Yusef educates Franklin on several laws and treaties which have passed in the last century that Franklin, in his isolated community knows nothing about. He also tells Franklin that the d-humans don’t intend to allow primals to die out gradually in the next several generations, but intend to make them immediately sterile via Isotope 919. In one generation, primals will cease to exist. Though Franklin chooses to testify, Yusef remains in contact with him, continuing to educate him, wooing him to the Rejectionist point of view.
At a low point in the trial, when Franklin is feeling there’s no hope, Yusef gives Franklin the means to make a point: he provides him with a nuclear device and urges him to detonate it in order to save the human race.
Lent creates a plausible story, skillfully setting up the case for each side of the argument. I found myself agreeing at turns, first with the primals, then with the d-humans, and back again as the courtroom drama unfolded.
His vision of the future is both exciting and unnerving. Genetic enhancement allows children to grow up disease free, intelligent and beautiful. The genes of the famous athletes, writers, and geniuses are for sale allowing parents to choose specific traits for their offspring. People can take ‘virtual-fieldtrips’ using technology so advanced, you can see, feel, taste, hear and experience any place as if you are there…yet remain comfortably seated in your easy chair. But in the future your honesty is in question: courtrooms are equipped with neurographic witness chairs capable of determining if you lie, and alerting all spectators in the courtroom immediately when a neurographic incident takes place.
My only gripe with the novel is the largely unnecessary Chapter 11, which is a long history of Franklin and his wife Sarah. We don’t need to know about the first time they made love or how they met as children. It’s enough to know, when the story opens, that Sarah is long dead and Franklin still mourns her. The chapter spends significant time on her death, making the point that Sarah died because primals lack adequate healthcare for advanced diseases. Sarah died of ovarian cancer, untreatable because as d-human health is imperviable to such a disease, there are no longer facilities to treat it. Sarah and Franklin needed to apply to the CHD–the Center for Historic Diseases–in order to find help. The treatment would have cost more than they could have afforded and so Sarah died.

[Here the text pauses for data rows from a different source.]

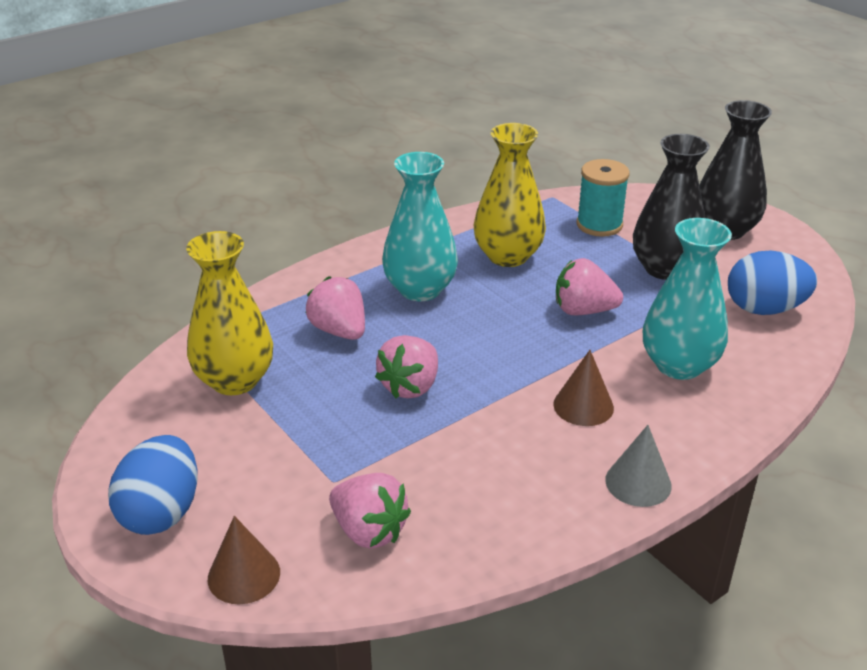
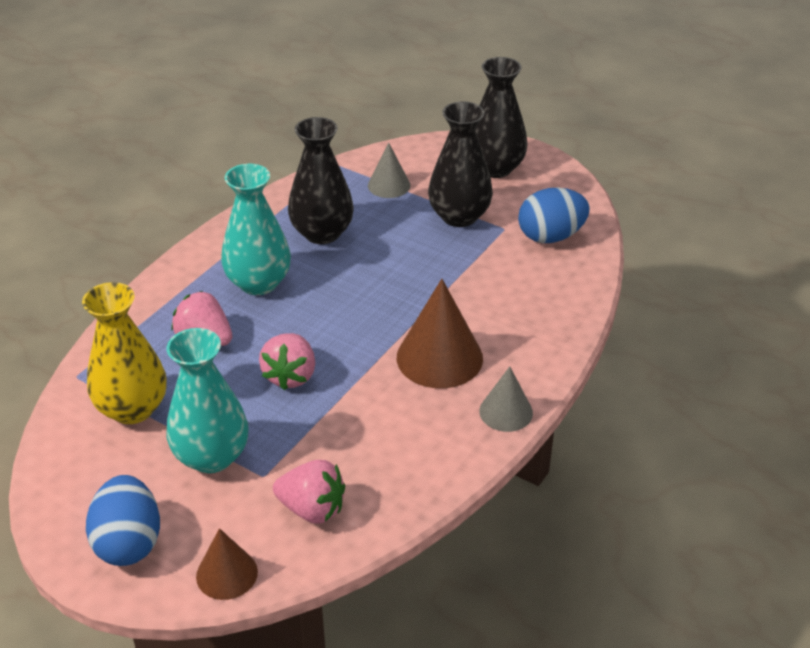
camera: 20 degrees left, 5 degrees up
(508, 256) = (322, 233): yellow vase -> black vase
(583, 310) = (407, 271): pink strawberry -> none
(583, 406) = (439, 357): brown cone -> brown cone, size x1.70
(599, 225) = (389, 185): turquoise spool -> grey cone
(679, 365) = (501, 303): turquoise vase -> turquoise vase (211, 456)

I don’t find it plausible that the medical community would relegate the means to treat a disease to a museum just because most people don’t suffer from it anymore. As our ability to treat new illnesses is often built on the knowledge of treating former ailments, it doesn’t make sense to me that such knowledge would be abandoned. Though cases are few and far between, we still have the ready means to treat scurvy, polio and the bubonic plague today.
Nonetheless, Requiem of the Human Soul is a fascinating read, dropping us into Franklin’s mind and immediately into the heart of the matter right from the very beginning.